Working data: Begin

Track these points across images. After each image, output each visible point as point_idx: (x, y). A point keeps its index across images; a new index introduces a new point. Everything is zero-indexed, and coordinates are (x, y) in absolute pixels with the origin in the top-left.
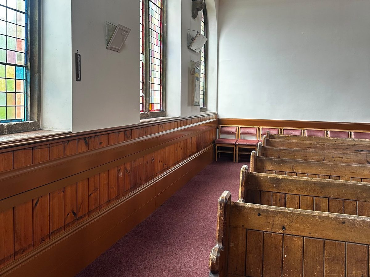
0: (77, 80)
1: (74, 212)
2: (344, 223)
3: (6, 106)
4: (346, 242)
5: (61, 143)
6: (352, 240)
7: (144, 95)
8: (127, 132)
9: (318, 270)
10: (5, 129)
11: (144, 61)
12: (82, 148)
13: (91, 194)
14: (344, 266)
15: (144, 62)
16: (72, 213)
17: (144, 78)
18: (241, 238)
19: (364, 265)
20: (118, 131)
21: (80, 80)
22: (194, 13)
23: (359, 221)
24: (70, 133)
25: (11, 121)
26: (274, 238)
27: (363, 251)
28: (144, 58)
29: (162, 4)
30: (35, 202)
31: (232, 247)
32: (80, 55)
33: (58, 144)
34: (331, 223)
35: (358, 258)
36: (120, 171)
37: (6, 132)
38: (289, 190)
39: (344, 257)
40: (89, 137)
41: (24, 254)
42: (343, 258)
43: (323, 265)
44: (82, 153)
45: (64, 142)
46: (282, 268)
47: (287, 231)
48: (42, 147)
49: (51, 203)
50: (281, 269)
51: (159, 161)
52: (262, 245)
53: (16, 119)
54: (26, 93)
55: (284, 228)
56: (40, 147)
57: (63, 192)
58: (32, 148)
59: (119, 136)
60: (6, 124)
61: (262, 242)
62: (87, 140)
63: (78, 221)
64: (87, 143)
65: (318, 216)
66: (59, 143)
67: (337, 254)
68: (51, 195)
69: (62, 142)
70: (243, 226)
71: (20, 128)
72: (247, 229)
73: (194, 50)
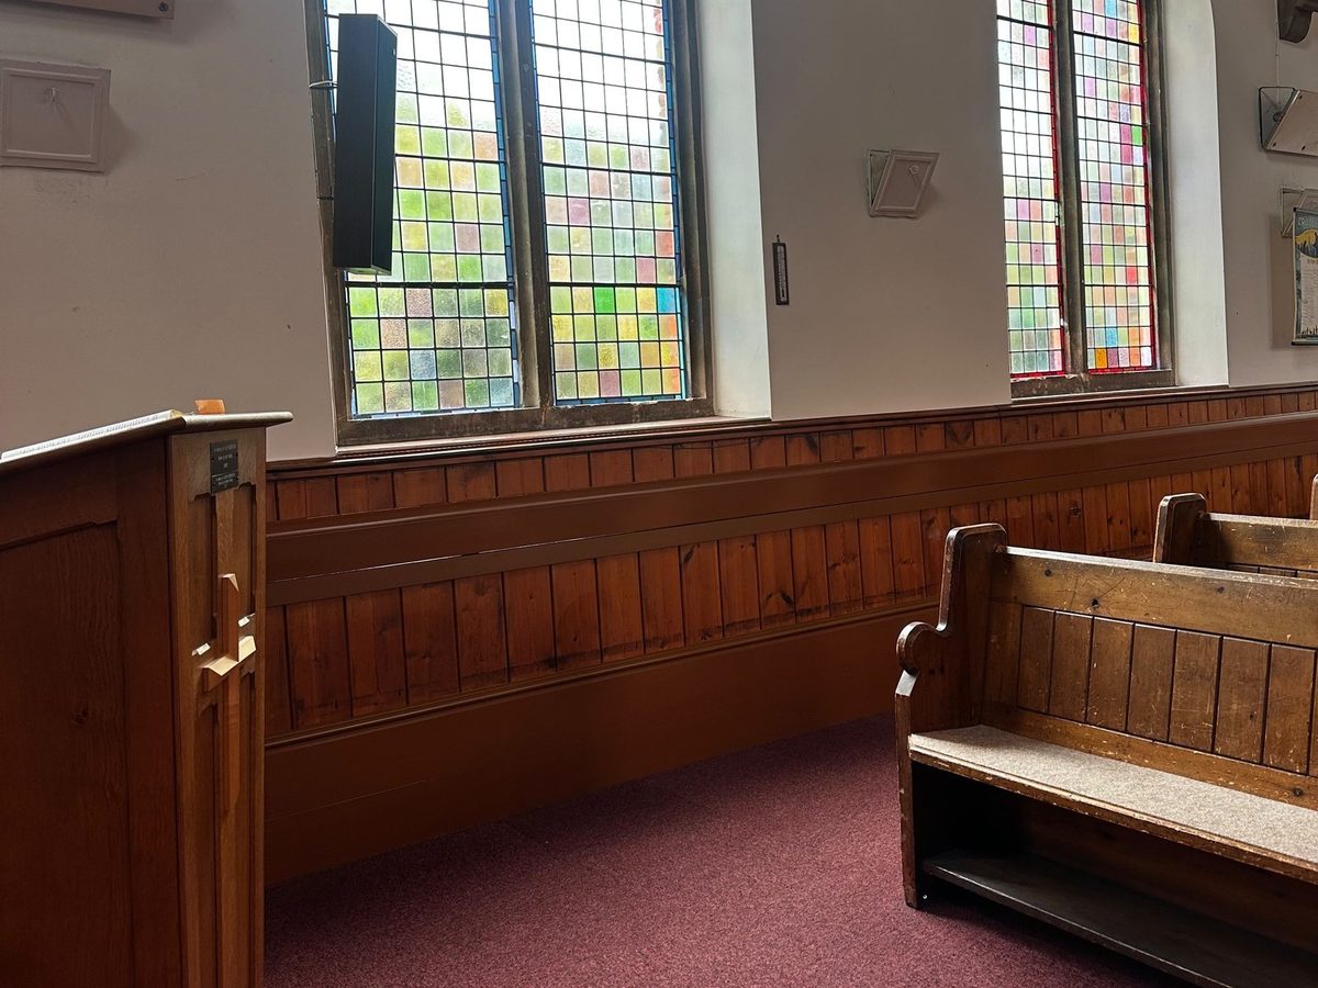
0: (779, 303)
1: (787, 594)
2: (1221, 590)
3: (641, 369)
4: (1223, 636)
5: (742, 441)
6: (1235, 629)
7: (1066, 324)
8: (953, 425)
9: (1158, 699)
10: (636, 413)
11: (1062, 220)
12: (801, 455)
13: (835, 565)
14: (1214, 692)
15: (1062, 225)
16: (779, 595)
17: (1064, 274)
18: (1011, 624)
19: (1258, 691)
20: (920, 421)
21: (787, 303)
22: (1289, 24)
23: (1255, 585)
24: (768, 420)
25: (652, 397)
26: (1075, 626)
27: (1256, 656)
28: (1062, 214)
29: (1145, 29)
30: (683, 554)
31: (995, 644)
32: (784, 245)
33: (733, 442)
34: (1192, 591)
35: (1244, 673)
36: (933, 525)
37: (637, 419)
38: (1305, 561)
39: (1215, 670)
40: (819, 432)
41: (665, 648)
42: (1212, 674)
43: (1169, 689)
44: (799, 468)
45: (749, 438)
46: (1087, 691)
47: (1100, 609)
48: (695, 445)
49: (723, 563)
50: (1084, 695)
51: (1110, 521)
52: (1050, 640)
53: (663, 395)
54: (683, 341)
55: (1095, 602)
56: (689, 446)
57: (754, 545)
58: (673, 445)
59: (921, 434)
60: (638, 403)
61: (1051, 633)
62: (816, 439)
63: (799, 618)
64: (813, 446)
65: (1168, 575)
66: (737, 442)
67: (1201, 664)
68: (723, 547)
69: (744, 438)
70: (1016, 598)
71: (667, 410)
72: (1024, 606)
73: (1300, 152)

Working data: End

*Task objective*. Line by line, retype the records above exactly, minus the images.

*Result of this exercise*.
Track these points across images. After each image, output each visible point as point_idx: (x, y). A point keeps its index across images; a new index introduces a new point. Everything is zero-indexed, and coordinates are (x, y) in absolute pixels with the origin in the top-left.
0: (77, 80)
1: (74, 212)
2: (344, 223)
3: (6, 106)
4: (346, 242)
5: (61, 143)
6: (352, 240)
7: (144, 95)
8: (127, 132)
9: (318, 270)
10: (5, 129)
11: (144, 61)
12: (82, 148)
13: (91, 194)
14: (344, 266)
15: (144, 62)
16: (72, 213)
17: (144, 78)
18: (241, 238)
19: (364, 265)
20: (118, 131)
21: (80, 80)
22: (194, 13)
23: (359, 221)
24: (70, 133)
25: (11, 121)
26: (274, 238)
27: (363, 251)
28: (144, 58)
29: (162, 4)
30: (35, 202)
31: (232, 247)
32: (80, 55)
33: (58, 144)
34: (331, 223)
35: (358, 258)
36: (120, 171)
37: (6, 132)
38: (289, 190)
39: (344, 257)
40: (89, 137)
41: (24, 254)
42: (343, 258)
43: (323, 265)
44: (82, 153)
45: (64, 142)
46: (282, 268)
47: (287, 231)
48: (42, 147)
49: (51, 203)
50: (281, 269)
51: (159, 161)
52: (262, 245)
53: (16, 119)
54: (26, 93)
55: (284, 228)
56: (40, 147)
57: (63, 192)
58: (32, 148)
59: (119, 136)
60: (6, 124)
61: (262, 242)
62: (87, 140)
63: (78, 221)
64: (87, 143)
65: (318, 216)
66: (59, 143)
67: (337, 254)
68: (51, 195)
69: (62, 142)
70: (243, 226)
71: (20, 128)
72: (247, 229)
73: (194, 50)
0: (779, 303)
1: (787, 594)
2: (1221, 590)
3: (641, 369)
4: (1223, 636)
5: (742, 441)
6: (1235, 629)
7: (1066, 324)
8: (953, 425)
9: (1158, 699)
10: (636, 413)
11: (1062, 220)
12: (801, 455)
13: (835, 565)
14: (1214, 692)
15: (1062, 225)
16: (779, 595)
17: (1064, 274)
18: (1011, 624)
19: (1258, 691)
20: (920, 421)
21: (787, 303)
22: (1289, 24)
23: (1255, 585)
24: (768, 420)
25: (652, 397)
26: (1075, 626)
27: (1256, 656)
28: (1062, 214)
29: (1145, 29)
30: (683, 554)
31: (995, 644)
32: (784, 245)
33: (733, 442)
34: (1192, 591)
35: (1244, 673)
36: (933, 525)
37: (637, 419)
38: (1305, 561)
39: (1215, 670)
40: (819, 432)
41: (665, 648)
42: (1212, 674)
43: (1169, 689)
44: (799, 468)
45: (749, 438)
46: (1087, 691)
47: (1100, 609)
48: (695, 445)
49: (723, 563)
50: (1084, 695)
51: (1110, 521)
52: (1050, 640)
53: (663, 395)
54: (683, 341)
55: (1095, 602)
56: (689, 446)
57: (754, 545)
58: (673, 445)
59: (921, 434)
60: (638, 403)
61: (1051, 633)
62: (816, 439)
63: (799, 618)
64: (813, 446)
65: (1168, 575)
66: (737, 442)
67: (1201, 664)
68: (723, 547)
69: (744, 438)
70: (1016, 598)
71: (667, 410)
72: (1024, 606)
73: (1300, 152)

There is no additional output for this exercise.